SET OF TASKS:
1. Answer these questions from the forum thread:
(a) What kinds of plants would aunt kymmie use in a betta tank, and which does she prefer?
(b) According to redchigh, which cost less: live plants or quality silk plants?
(c) Which live plants did allikins consider starting with?
2. Using the forum thread, explain in one to three sentences why aunt kymmie would not pick the two products allikins listed for a betta tank.
3. List every live plant that is suggested or considered for the tank in the forum thread.

TEXT PROVIDED:
<<<<

# aquariumguys.com



## allikins

Has anybody ordered from them?
And specifically, are the products they aim towards bettas really safe for them? Will the plants rip their fins?
Marina Betta Kit Plant - Ludwigia - Black and White - 5 1/2 in.
Marina Driftwood - Betta Bowl - 3 in. x 2 in. x 5 1/2 in.


If this is wrong, I'm sorry. :[


----------



## aunt kymmie

I've ordered from them but not the products you listed. They look like plastic plants, and not silk. I would only use silk plants or live plants for a betta tank, with my preference being live.


----------



## Romad

I've bought a lot of silk plants here and have been very happy with them.

Artificial Plants & Corals: Aquascape aquariums and fish tanks with Artificial Plants & Corals


----------



## allikins

aunt kymmie said:


> I've ordered from them but not the products you listed. They look like plastic plants, and not silk. I would only use silk plants or live plants for a betta tank, with my preference being live.


I'm debating on getting live right now 'cause I'm afraid of the cost. @[email protected]


----------



## redchigh

Live plants are actually cheaper than quality silk plants...

Try some kind of aponogeton bulb or banana plant (If you have good lighting).

Something tiny like a Crypt Parva might do well do and is pretty cheap.


----------



## allikins

redchigh said:


> Live plants are actually cheaper than quality silk plants...
> 
> Try some kind of aponogeton bulb or banana plant (If you have good lighting).
> 
> Something tiny like a Crypt Parva might do well do and is pretty cheap.


for live plants I was thinking of some marimo balls and crystalwart to start out with.
And I was meaning more for upkeep rather than initial start. don't you need fertilizers and all that jazz?


----------

>>>>

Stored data
<<<<

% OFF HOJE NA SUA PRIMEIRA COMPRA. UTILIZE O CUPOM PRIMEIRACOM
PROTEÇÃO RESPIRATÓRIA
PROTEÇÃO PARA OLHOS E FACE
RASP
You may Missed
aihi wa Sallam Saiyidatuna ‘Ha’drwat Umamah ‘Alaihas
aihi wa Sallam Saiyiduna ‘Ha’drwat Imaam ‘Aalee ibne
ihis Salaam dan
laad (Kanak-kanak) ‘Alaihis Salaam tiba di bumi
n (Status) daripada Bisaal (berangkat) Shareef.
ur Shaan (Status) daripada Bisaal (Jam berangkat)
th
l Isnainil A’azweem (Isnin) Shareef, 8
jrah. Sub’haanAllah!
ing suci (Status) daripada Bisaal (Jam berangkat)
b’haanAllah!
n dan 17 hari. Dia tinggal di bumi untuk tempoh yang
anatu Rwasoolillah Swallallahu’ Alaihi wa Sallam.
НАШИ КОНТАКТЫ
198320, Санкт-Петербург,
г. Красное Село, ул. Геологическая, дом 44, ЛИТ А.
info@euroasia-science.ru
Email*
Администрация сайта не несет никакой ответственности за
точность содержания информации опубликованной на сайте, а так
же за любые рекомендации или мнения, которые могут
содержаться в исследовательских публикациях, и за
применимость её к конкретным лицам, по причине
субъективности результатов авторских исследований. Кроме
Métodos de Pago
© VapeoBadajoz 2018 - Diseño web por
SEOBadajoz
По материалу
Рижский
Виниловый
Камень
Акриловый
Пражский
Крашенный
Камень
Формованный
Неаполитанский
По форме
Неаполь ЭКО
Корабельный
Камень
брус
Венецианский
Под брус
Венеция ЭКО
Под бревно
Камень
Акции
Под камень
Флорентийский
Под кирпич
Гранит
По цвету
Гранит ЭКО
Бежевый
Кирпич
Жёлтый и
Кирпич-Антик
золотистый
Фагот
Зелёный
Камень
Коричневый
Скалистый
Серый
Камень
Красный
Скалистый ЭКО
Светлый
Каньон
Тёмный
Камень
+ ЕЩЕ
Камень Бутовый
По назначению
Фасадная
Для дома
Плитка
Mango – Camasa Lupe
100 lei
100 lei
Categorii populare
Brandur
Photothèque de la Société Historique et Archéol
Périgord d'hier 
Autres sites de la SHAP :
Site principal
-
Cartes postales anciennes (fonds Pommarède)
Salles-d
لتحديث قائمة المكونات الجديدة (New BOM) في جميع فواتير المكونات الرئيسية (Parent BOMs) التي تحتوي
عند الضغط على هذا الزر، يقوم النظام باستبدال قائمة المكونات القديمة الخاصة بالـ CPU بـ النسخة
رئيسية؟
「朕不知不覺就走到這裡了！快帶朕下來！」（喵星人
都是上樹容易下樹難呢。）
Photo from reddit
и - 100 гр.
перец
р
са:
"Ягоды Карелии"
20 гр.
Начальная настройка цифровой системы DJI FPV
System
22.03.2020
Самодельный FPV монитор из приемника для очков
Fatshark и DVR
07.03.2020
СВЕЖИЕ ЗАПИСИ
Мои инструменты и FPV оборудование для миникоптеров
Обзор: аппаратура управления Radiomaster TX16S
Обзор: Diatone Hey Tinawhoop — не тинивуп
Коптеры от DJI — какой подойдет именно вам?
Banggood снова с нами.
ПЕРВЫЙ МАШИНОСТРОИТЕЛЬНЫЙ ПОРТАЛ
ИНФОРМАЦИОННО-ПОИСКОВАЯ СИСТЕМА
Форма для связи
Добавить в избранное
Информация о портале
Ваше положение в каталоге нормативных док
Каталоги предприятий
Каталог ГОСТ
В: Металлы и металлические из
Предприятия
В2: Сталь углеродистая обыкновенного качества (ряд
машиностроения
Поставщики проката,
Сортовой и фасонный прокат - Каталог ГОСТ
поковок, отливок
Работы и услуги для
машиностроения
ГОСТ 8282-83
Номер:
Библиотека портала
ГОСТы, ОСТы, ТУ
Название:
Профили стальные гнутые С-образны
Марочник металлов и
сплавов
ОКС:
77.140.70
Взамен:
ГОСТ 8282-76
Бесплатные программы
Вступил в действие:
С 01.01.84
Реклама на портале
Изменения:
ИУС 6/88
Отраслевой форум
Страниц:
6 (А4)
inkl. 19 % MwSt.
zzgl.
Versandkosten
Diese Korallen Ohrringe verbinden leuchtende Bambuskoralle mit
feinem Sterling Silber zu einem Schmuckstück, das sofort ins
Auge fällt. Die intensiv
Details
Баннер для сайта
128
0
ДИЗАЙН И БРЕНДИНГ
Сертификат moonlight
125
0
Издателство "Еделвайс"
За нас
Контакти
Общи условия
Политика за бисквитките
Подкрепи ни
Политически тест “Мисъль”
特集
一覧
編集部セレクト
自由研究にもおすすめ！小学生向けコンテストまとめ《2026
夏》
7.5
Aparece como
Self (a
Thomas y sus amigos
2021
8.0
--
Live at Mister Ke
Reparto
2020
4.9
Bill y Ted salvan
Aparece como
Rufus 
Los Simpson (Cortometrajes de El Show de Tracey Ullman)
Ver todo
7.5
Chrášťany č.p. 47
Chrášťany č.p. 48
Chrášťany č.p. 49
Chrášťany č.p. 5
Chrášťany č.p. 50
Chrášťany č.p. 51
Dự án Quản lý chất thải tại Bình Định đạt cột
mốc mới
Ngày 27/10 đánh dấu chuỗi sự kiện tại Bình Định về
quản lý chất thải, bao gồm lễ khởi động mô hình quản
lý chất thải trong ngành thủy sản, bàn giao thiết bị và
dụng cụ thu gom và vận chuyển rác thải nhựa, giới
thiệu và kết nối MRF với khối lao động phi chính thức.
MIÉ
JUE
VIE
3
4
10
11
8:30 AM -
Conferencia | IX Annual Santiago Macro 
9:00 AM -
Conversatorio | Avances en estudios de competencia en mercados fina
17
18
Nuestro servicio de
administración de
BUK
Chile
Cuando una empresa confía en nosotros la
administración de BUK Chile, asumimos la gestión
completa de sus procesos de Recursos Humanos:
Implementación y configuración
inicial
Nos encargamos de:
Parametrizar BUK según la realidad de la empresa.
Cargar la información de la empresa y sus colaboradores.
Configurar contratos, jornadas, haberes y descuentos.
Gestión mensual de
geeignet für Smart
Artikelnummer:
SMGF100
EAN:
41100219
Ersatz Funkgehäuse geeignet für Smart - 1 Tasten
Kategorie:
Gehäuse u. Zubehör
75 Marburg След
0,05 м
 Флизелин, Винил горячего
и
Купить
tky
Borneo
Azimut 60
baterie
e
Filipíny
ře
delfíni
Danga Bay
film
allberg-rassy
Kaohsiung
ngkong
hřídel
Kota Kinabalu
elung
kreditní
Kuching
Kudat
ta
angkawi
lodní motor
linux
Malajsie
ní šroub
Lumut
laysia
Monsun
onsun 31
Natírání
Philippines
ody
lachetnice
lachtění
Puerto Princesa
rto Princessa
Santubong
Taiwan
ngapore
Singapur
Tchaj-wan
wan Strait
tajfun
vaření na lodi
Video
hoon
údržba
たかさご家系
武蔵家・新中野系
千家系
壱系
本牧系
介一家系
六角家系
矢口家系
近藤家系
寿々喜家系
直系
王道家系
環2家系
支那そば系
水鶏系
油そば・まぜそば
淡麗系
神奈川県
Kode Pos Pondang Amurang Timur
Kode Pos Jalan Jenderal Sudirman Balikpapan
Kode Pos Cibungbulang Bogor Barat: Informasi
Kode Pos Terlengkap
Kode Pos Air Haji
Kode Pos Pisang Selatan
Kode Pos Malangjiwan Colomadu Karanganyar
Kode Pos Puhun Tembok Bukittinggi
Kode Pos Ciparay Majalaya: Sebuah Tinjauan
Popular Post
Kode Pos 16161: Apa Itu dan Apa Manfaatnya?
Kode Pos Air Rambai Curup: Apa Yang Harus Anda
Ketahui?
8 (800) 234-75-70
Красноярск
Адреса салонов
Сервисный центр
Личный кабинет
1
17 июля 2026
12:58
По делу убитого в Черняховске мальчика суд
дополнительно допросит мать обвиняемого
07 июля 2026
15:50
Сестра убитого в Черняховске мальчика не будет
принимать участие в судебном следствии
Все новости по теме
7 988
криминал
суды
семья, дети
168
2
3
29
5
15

>>>>

TASK RESULTS:
1.
(a) Silk plants or live plants, with a preference for live plants.
(b) Live plants.
(c) Marimo balls and crystalwart.

2. The products look like plastic plants rather than silk. She would use only silk or live plants in a betta tank.

3.
- Aponogeton bulb
- Banana plant
- Crypt Parva
- Marimo balls
- Crystalwart